Kirkpatrick:  You had a question for him?

O’Reilly:  Well, more—yes, I guess it’s a serious question. You made the comment that in electronics and in our devices, we’re getting more and more a sense of how to fix things, where they break. And yet as a culture, what we have chosen to do is to make those devices more disposable, not last forever. And why do you think it will be different with people?

To me one of the real risks is, yes, we get this technology of life extension, and it’s reserved for a very few, very rich people, and everybody else becomes more disposable.

Levchin:  I think that’s a really dystopian view of the world. I’ve seen movies to that effect.

Actually, I think we will go more towards disposables. I quibble with the idea of disposable devices. I see it as interchangeable and replaceable devices. We eventually go to building blocks. The Mythical Man Month, one of my favorite computer science-related texts describes the process of building an operating system in a year as a monolith. The people reading say, what the hell were they thinking? Of course you break it up into lots of parts, you test them separately, you mash them together, and you might miss the deadline by a couple days.

The same thing happened across every industry. We build building blocks, we make sure the interfaces are standard, we combine them, we replace the part that breaks. The rest of the system works, but the part that broke is disposable.

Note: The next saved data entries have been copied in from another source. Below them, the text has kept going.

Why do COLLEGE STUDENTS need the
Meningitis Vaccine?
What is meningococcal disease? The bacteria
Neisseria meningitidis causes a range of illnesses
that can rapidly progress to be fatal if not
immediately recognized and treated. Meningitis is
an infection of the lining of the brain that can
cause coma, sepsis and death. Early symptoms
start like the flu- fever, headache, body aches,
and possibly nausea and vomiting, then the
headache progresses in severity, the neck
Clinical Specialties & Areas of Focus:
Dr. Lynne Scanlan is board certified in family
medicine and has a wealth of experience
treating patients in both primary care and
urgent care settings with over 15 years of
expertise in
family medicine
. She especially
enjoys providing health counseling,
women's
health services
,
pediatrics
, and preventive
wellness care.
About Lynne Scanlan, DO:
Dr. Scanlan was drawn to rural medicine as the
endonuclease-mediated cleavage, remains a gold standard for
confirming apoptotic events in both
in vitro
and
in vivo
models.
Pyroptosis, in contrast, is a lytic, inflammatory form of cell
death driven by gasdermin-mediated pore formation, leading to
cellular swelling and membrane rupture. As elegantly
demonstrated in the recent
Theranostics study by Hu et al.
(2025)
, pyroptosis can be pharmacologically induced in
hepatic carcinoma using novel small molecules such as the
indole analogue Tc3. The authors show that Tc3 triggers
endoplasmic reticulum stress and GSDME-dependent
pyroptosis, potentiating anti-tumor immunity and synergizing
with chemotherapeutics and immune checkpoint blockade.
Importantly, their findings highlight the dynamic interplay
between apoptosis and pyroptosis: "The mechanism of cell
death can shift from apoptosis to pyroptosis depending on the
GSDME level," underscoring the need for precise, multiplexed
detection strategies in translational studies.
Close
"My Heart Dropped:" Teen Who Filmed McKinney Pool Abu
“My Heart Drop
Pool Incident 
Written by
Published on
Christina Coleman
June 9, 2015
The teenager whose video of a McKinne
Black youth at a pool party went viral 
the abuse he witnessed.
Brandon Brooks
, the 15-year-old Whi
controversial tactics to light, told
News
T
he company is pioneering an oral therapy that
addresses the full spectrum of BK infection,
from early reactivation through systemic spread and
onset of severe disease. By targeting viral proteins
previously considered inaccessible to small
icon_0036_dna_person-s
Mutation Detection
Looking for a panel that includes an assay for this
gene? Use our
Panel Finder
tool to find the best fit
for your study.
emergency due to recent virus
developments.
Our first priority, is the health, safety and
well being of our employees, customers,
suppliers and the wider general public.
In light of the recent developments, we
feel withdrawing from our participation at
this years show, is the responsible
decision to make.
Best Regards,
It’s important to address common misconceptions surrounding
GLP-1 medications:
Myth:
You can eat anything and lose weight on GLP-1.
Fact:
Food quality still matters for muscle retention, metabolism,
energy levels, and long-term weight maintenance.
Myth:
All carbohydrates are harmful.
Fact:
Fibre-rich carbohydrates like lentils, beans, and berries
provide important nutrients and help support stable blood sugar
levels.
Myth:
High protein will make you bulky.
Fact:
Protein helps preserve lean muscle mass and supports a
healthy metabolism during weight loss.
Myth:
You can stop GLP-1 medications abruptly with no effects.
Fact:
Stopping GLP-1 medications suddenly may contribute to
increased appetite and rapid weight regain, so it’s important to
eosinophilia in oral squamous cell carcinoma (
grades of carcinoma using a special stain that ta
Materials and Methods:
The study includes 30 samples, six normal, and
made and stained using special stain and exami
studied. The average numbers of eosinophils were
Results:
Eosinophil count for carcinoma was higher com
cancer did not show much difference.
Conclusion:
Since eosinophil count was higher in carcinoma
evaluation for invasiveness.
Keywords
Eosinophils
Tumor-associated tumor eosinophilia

I think that’s what’s going to happen to the human body. We will look at the core value that is the brain and whatever passage for soul these days needs to be preserved forever, but you have the capacity to regrow a nail as you cut them off. You should have the capacity to regrow a finger if that somehow gets damaged. We should get to the ability to regrow or reimplant an eye or—we have it for hair.

O’Reilly:  Totally buy that, totally love it.

I do think, and this kind of comes back to my point about the things that could derail that trend:  Religious fundamentalism, anti-science, political instability, sort of lack of political will to keep funding certain kinds of things, and a sort of breakdown of economies, you know, wars that bankrupt the world. There are a lot of things that could derail our happy consumer utopia.

I think it’s more fragile than it appears, and I think we need to take seriously the job of building our society as a fair, just, open society; rather than one that is, I think, in a lot of ways becoming less good than it was all the while that it could be getting way better.

Kirkpatrick:  This came up in the world economic forum breakfast at our table quite powerfully the same general point. The key question there so often comes back to, we are so untrusting of government’s ability to take a grip on that kind of question. And it sorts of leaves us with big companies.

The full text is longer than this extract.